# DOCUMENT SEGMENT
* Start *
2) The South has fired back and has responded to the North's usual threats and bellicose language with their own aggressive words marking a difference between the current right wing government and the Sunshine Policy of Kim Dae Jung and his immediate successors.

Liang Jiajie

What will it take for the hot war to resume?  The South accused the North of killing 46 of its sailors earlier this year; it believes the North attempted to assasinate Chun Doo-hwan in 1983 (the attempt killed 17 South Koreans including cabinet members); it believes that the 1987 Korean Airlines bombing was orchestrated by the North; two North Korean sailors were killed in November 2009 near this infamous limit line... and still no war.

The most interesting aspect for me is China's response and possible changes to the China-DPRK alliance.  I wonder if it will ultimately decide to publicly condemn the North under pressure.

Cueball Cueball's picture

It's a tough one for China, really. They can't really have a USA base on the Yalu river.

KenS

I dont have much background in this one.

I listened to a panel discussion [presumably CBC Radio The Current] where the consensus across political perspectives was that this and the torpedoing were not as bellicose as they would seem... that it is the North rattling the cage: the status quo is not acceptable and they want a permanent peace agreement with South Korea and the US.
* End *
# SOURCE MATERIAL
* Start *
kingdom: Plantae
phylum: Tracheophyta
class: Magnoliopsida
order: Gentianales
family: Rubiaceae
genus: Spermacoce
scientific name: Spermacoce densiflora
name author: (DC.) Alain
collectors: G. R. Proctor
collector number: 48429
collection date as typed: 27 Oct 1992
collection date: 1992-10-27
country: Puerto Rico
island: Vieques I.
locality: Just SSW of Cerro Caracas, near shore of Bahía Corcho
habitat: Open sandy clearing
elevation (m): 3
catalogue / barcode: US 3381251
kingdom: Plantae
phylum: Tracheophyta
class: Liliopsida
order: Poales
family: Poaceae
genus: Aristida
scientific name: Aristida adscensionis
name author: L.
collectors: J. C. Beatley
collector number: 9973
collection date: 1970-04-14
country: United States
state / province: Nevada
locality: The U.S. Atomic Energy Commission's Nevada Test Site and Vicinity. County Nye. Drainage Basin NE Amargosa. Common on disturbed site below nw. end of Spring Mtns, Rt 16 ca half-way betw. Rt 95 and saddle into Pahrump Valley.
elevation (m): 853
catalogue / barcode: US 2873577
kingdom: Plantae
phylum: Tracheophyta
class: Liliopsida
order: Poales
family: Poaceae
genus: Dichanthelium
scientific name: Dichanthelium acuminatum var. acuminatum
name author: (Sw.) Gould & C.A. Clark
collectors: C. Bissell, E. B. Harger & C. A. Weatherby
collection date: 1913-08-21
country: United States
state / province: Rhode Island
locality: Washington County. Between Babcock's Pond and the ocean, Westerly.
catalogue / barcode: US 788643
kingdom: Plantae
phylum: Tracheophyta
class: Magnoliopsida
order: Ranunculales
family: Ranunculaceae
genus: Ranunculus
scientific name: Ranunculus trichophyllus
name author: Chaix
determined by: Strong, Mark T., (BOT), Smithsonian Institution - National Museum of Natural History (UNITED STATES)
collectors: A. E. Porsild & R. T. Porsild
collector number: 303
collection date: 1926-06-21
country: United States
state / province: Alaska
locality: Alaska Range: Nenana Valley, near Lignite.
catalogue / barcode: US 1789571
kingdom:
* End *
# THINGS TO DO
[A] Reproduce the forum discussion on tensions between North and South Korea in full, with every word unchanged.
[B] Make an exact copy of the records, beginning at the line that contains "collector number: 9973" and ending with the last line of the records.

# ANSWERS TO THE PROBLEMS
[A]
2) The South has fired back and has responded to the North's usual threats and bellicose language with their own aggressive words marking a difference between the current right wing government and the Sunshine Policy of Kim Dae Jung and his immediate successors.

Liang Jiajie

What will it take for the hot war to resume?  The South accused the North of killing 46 of its sailors earlier this year; it believes the North attempted to assasinate Chun Doo-hwan in 1983 (the attempt killed 17 South Koreans including cabinet members); it believes that the 1987 Korean Airlines bombing was orchestrated by the North; two North Korean sailors were killed in November 2009 near this infamous limit line... and still no war.

The most interesting aspect for me is China's response and possible changes to the China-DPRK alliance.  I wonder if it will ultimately decide to publicly condemn the North under pressure.

Cueball Cueball's picture

It's a tough one for China, really. They can't really have a USA base on the Yalu river.

KenS

I dont have much background in this one.

I listened to a panel discussion [presumably CBC Radio The Current] where the consensus across political perspectives was that this and the torpedoing were not as bellicose as they would seem... that it is the North rattling the cage: the status quo is not acceptable and they want a permanent peace agreement with South Korea and the US.

[B]
collector number: 9973
collection date: 1970-04-14
country: United States
state / province: Nevada
locality: The U.S. Atomic Energy Commission's Nevada Test Site and Vicinity. County Nye. Drainage Basin NE Amargosa. Common on disturbed site below nw. end of Spring Mtns, Rt 16 ca half-way betw. Rt 95 and saddle into Pahrump Valley.
elevation (m): 853
catalogue / barcode: US 2873577
kingdom: Plantae
phylum: Tracheophyta
class: Liliopsida
order: Poales
family: Poaceae
genus: Dichanthelium
scientific name: Dichanthelium acuminatum var. acuminatum
name author: (Sw.) Gould & C.A. Clark
collectors: C. Bissell, E. B. Harger & C. A. Weatherby
collection date: 1913-08-21
country: United States
state / province: Rhode Island
locality: Washington County. Between Babcock's Pond and the ocean, Westerly.
catalogue / barcode: US 788643
kingdom: Plantae
phylum: Tracheophyta
class: Magnoliopsida
order: Ranunculales
family: Ranunculaceae
genus: Ranunculus
scientific name: Ranunculus trichophyllus
name author: Chaix
determined by: Strong, Mark T., (BOT), Smithsonian Institution - National Museum of Natural History (UNITED STATES)
collectors: A. E. Porsild & R. T. Porsild
collector number: 303
collection date: 1926-06-21
country: United States
state / province: Alaska
locality: Alaska Range: Nenana Valley, near Lignite.
catalogue / barcode: US 1789571
kingdom:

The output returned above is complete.